November 2010


On Saturday, I ventured forth to scope out Greenough Park, which is likely to be the subject of my next 10,000 Birds post.

In New York City I always took urban, public transit-accessible parks – well, not exactly for granted. I did appreciate them. But having lived my non-urban birding years first on the Olde Homestead and then in rather bird-centric Ithaca, I had underestimated the frustration of reading all the hotspots and seeing phrases like “head out of town on Rte. so-and-so” or “drive about fifteen minutes north of Whoville.”

Greenough Park, along with the Kim Williams Nature Trail, are the big exceptions I’ve discovered to this conundrum in Missoula. Both follow watercourses – the Kim Williams along the Clark Fork and Greenough up the lower part of Rattlesnake Creek – and both can be reached from my home with nothing but shoe leather. This weekend, I did a small part of Kim Williams and all of the mile-long Bolle Birdwatching Trail in Greenough (named for Arnold Bolle, a University of Montana professor greatly enamored of birds.)

The Bolle trail, even in winter, has many lovely birds. The mix of Ponderosa pine, older cottonwood snags, Douglas fir, and (unfortunately invasive) maple shelters an understory rich in life-giving plants like mountain ash and snowberry. The result — potential for wintertime sightings like Belted Kingfisher, Northern Flicker, and Downy Woodpecker (which I saw) as well as Bohemian Waxwing, Western Screech-owl, and Pileated Woodpecker (which, alas, I did not.)

But the star attraction of the park is the American Dippers. They nest on Rattlesnake Creek and live here year-round. I watched one of these remarkable little bundles of feather plunge again and again into the half-frozen creek, allow itself to be swept nearly under the ice, only to emerge to open air at the last possible second with some tiny fish or insect meal. Since I was shivering in a wool coat, wool mittens, a bomber hat and Thinsulate boots, I was impressed to say the least.
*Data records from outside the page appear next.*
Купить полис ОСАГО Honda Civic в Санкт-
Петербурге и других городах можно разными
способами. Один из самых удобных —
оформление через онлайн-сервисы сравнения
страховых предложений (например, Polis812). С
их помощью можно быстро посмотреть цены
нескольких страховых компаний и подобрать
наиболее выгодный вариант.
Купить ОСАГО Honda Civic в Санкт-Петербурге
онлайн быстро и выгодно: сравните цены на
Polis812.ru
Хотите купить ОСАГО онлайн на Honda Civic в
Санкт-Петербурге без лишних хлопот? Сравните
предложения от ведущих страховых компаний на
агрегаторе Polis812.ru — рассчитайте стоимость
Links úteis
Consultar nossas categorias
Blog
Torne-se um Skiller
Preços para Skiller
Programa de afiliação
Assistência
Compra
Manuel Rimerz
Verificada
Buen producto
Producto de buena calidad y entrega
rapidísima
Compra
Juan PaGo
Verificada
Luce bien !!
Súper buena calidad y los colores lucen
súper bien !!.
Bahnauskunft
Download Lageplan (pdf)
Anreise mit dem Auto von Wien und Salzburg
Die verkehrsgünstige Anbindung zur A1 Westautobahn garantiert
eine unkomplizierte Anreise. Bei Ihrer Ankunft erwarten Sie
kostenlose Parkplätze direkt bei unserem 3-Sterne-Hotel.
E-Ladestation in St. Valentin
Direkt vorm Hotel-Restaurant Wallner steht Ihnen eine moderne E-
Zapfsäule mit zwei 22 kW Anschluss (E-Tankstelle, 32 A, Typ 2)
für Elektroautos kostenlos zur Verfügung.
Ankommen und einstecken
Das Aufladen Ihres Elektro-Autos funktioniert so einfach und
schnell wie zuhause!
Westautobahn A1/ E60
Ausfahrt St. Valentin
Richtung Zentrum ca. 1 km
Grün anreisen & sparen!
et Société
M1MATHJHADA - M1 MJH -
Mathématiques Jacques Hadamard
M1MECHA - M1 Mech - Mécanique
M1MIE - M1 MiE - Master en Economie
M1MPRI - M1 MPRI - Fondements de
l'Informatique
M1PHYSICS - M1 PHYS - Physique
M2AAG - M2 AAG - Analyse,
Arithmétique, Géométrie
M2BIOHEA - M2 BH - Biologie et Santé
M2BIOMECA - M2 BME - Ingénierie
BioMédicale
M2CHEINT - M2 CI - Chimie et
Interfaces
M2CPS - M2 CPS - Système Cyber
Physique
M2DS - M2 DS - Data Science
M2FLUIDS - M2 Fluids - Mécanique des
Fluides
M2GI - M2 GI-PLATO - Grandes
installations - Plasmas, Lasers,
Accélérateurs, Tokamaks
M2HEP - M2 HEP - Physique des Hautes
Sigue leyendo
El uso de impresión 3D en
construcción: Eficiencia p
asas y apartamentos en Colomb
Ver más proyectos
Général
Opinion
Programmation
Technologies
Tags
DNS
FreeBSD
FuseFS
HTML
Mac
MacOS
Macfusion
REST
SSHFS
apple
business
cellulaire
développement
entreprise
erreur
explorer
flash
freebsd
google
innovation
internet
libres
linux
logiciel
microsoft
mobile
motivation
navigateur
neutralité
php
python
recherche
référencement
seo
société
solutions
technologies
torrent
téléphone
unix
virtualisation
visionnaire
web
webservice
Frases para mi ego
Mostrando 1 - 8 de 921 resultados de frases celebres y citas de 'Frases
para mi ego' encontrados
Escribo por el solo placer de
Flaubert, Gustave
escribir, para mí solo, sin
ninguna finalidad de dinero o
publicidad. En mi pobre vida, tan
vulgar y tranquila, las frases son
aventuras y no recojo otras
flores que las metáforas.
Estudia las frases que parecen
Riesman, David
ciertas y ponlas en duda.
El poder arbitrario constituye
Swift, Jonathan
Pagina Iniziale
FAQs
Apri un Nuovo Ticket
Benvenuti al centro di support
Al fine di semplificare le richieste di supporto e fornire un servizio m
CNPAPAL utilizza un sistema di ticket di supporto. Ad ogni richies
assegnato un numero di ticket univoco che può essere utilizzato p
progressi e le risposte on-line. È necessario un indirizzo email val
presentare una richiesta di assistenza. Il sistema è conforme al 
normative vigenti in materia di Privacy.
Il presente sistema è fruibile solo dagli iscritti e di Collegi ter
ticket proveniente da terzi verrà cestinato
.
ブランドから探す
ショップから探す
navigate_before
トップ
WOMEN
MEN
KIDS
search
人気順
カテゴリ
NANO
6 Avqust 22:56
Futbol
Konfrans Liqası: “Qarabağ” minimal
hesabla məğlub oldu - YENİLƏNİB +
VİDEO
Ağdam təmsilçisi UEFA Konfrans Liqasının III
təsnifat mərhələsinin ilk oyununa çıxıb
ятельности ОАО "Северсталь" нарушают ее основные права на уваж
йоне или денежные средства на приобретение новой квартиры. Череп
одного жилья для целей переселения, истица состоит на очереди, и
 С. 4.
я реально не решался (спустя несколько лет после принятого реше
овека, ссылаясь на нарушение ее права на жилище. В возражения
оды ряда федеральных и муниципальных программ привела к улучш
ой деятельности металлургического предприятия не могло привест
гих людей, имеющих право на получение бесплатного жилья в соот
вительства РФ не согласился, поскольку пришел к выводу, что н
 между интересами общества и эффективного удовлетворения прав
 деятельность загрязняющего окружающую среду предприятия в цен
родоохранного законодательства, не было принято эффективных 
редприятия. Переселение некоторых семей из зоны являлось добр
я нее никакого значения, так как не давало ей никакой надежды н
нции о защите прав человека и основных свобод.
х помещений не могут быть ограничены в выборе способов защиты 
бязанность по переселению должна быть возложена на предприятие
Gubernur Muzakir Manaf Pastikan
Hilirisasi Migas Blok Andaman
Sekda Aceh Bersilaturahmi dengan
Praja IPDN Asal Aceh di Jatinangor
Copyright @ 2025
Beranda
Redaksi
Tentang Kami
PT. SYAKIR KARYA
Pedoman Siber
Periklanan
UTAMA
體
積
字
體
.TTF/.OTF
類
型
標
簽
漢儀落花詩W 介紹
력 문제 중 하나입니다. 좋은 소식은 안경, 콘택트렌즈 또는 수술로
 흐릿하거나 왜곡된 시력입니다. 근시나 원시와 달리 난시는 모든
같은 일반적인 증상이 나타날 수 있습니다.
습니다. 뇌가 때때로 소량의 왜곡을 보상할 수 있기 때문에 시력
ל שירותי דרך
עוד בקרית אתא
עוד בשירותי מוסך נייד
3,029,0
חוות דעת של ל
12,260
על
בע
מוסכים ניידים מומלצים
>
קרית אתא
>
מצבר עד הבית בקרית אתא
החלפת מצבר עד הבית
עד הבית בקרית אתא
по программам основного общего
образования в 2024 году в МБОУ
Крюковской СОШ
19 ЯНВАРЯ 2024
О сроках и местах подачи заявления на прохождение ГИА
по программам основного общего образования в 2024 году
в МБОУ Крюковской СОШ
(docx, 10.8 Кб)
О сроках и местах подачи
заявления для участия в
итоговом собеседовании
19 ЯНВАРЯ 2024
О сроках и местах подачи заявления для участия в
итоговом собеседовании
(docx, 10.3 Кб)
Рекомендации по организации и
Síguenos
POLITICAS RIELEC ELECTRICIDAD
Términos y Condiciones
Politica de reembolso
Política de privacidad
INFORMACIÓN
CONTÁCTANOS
Did I remember my camera this time? Oh yes, I did. And I don’t want to keep Jochen in suspense of the results, so here you go:

Bad photo of an American Dipper

Yeah, so, I really need to get better at this.

Yesterday I bought… well, probably too many things, but a few of them were to do with birds.

One was a suet feeder. Birdfeeders are not as straightforward here as back east, because they tend to attract bears, but between living in the heart of town and the fact that it is now snowing and all good bears should be asleep, I figured it was safe to risk it. I haven’t seen any birds at it yet, but it’s only been up for a little while, so hopefully good things will come with patience.

The second was a book called Birds in Place: A Habitat-based Field Guide to the Birds of the Northern Rockies. I picked it up because I thought the concept was interesting, and only later noticed that it was by one Radd Icenoggle. The arrangement, though it makes a great deal of logical sense, will take some getting used to, and already I can feel myself flipping through and saying “but, but…” However, it’s not as though taxonomy is free of ambiguities either, and I do like that this guide forces you to be aware of where exactly you’re at. I’m pretty good at telling when I’m birding by a river (hint: there’s a big flowy wet thing nearby) but learning to distinguish the various types of conifer forests that occur at different elevations here is challenging, but very important if you want to understand what’s actually going on in the landscape rather than just pluck birds out of it. I’ll have more to say about this book, no doubt, when I’ve used it more.

Last but not least, I also grabbed a book called Magpie Rising: Sketches from the Great Plains. I was first attracted by the title, of course, but it looks like something that might be inspirational to many nature bloggers: a volume of very short place-based essays. The smaller ones could easily be blog entries, but the book is copyright 1988, long before there were blogs.

Winter is definitely upon us now, hopefully forcing many more interesting birds down from the higher elevations and latitudes. I trust I will soon have much more to report than my shopping.